How Does a Gas Furnace Work?

Updated: Feb. 12, 2024

If you need to purchase a gas-burning forced-air furnace but aren't sure how they work, here's what you need to know.

Derived from the Latin word fornax, meaning oven, a furnace is a large heating appliance designed to evenly distribute heat throughout a building. Furnaces accomplish this by burning fuel internally to warm air, water or steam, then directing this warmth into various parts of a building to maintain a comfortable indoor temperature.

Most furnaces are called forced-air furnaces because they direct heated air into different rooms with a blower. Although some furnaces generate heat through electricity, or by burning wood, coal or oil, they most commonly burn natural gas or liquid propane gas (LPG). If you own a gas-burning forced-air furnace or are thinking of buying one, understanding how they work is an important first step.

How a Gas Furnace Works: The Heating Cycle

Let’s begin by understanding the heating cycle.
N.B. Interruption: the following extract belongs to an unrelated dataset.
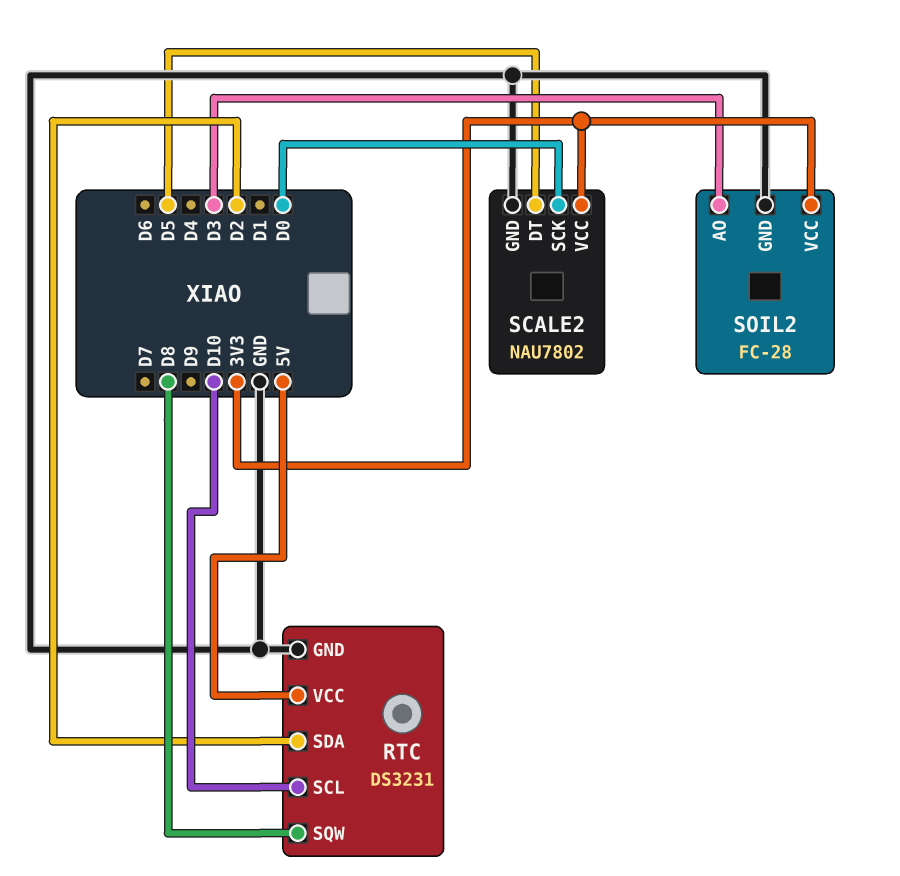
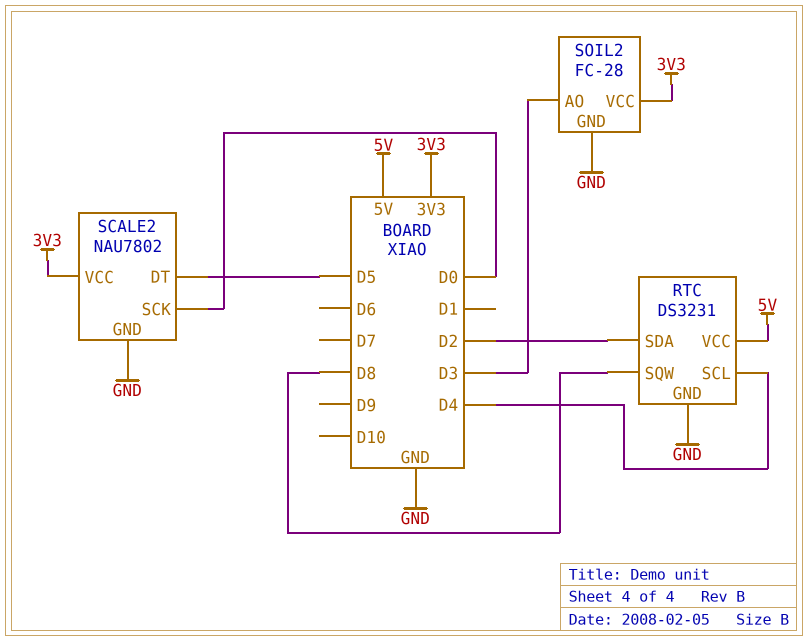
RTC pin SCL: D10 -> D4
A pipe entering your home from the outside connects the source of the gas to the furnace. LPG burning units need an outdoor storage tank, while natural gas models feature underground connections to a natural gas pipe network.
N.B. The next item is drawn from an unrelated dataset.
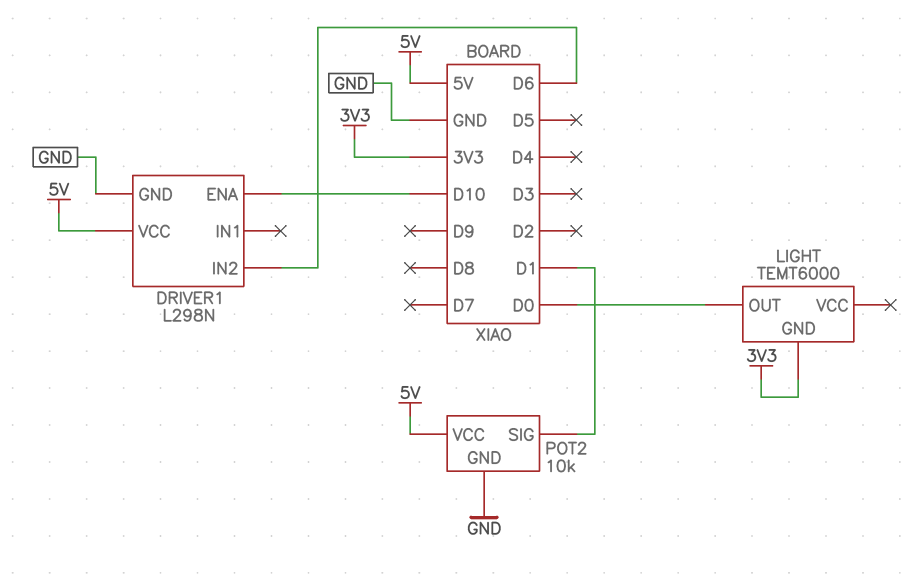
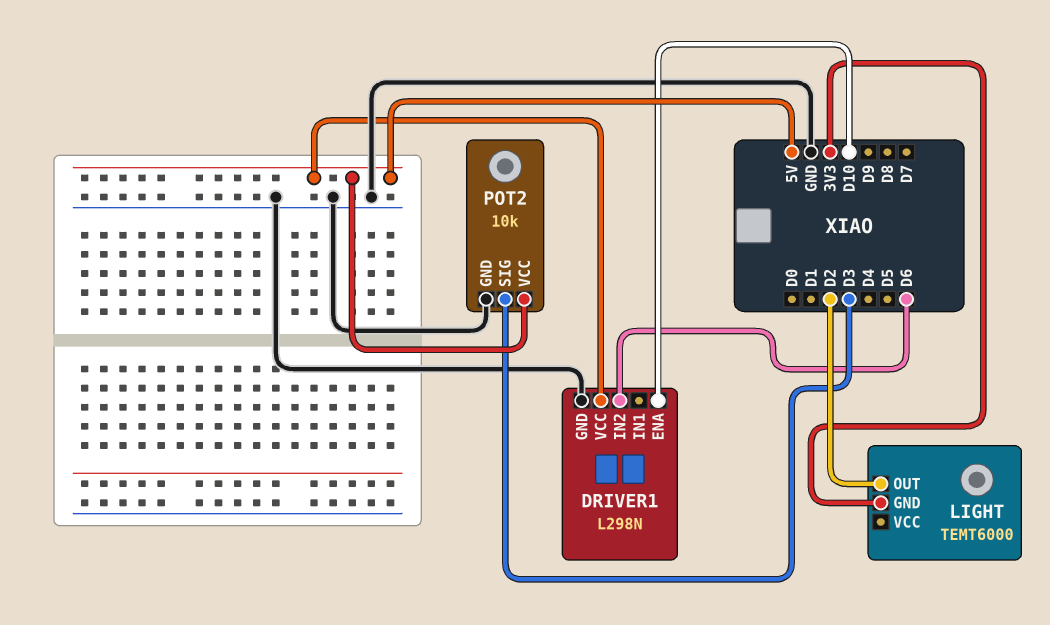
LIGHT pin OUT: D0 -> D2
POT2 pin SIG: D1 -> D3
  • After the gas enters your furnace from a storage tank (LPG) or the local gas supply network (natural gas), the burner lights it.
  • Cold air from your house enters the furnace, where the burning gas warms it within the heat exchanger.
  • Exhaust from the combustion is piped out of the furnace through the vent and exits the home via an exhaust pipe.
  • The warm air is directed into various parts of your house by the blower fan, depending on where thermostats detect the need for heat.
  • The internal air temperature gradually increases as the warm air is distributed. Cold air is redirected to the furnace through return ducts.
  • Once the thermostat senses the set temperature has been reached, it switches off the gas valve to prevent the flow of warm air.

Parts of a Gas Furnace

Thermostat: An electronic device that measures and controls indoor temperature, regulating the furnace’s heating cycle according to its set point. (The thermostat is located remotely and hard-wired to the furnace.)
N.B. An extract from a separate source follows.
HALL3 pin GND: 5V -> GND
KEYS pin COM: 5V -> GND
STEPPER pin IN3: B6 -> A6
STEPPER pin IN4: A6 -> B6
Control board: A small circuit board designed to interpret various electrical signals from inside and outside the furnace. It sends signals in response, causing various things to happen, like opening the gas valve and turning on the burners and blower fan when the thermostat calls for heat. (Not shown in illustration.)

Burners: Small outlets where gas emits within the furnace and is ignited into even, controlled flames.

Igniter: The device responsible for lighting the gas emitted from the burners. Furnace igniters work by creating a spark to cause ignition, or by producing an extremely hot surface that ignites the gas as it passes.

Blower fan: A small electric fan and motor that directs warm air from the furnace to various parts of the home according to heat demands.

Flame detector: Designed to prevent gas from building up dangerously if the igniter fails, flame detectors shut off gas flow if no heat is detected.

Heat exchanger: A series of thin-walled metal tubes that keep the combustion process separate from the air entering the home via the blower fan. Cold air is blown over the outside of the heat exchanger, warming it before it is redirected into the home.

Plenums: The supply-air plenum distributes warmed air to the ducts. The return-air plenum carries air from rooms back to the furnace to be heated.

Gas valve: Regulates the pressure of gas entering the furnace from an outside source, either a tank of LPG or a natural gas supply line.

Air filter: A membrane designed to keep dust and debris from entering the furnace with the cool air.

Transformer: These supply electricity to the furnace and regulate it down to the correct voltage.

Furnace Maintenance and Safety

As with all combustion-based home heating appliances, gas furnaces require some regular maintenance and safety precautions.

  • Keep all flammable items well away from the furnace.
  • Schedule regular cleaning and maintenance calls with a certified technician.
  • Change the air filter often. During regular use, swap it out at least every three months.
  • Outfit your home with at least one carbon monoxide (CO) detector. Test it regularly.
  • Keep furnace registers (louvered openings in walls or floors where warm air from the furnace enters the home) clean and clear of obstruction, and don’t close too many at once. Keep at least two-thirds of them open at all times to avoid excessive heat buildup in the furnace.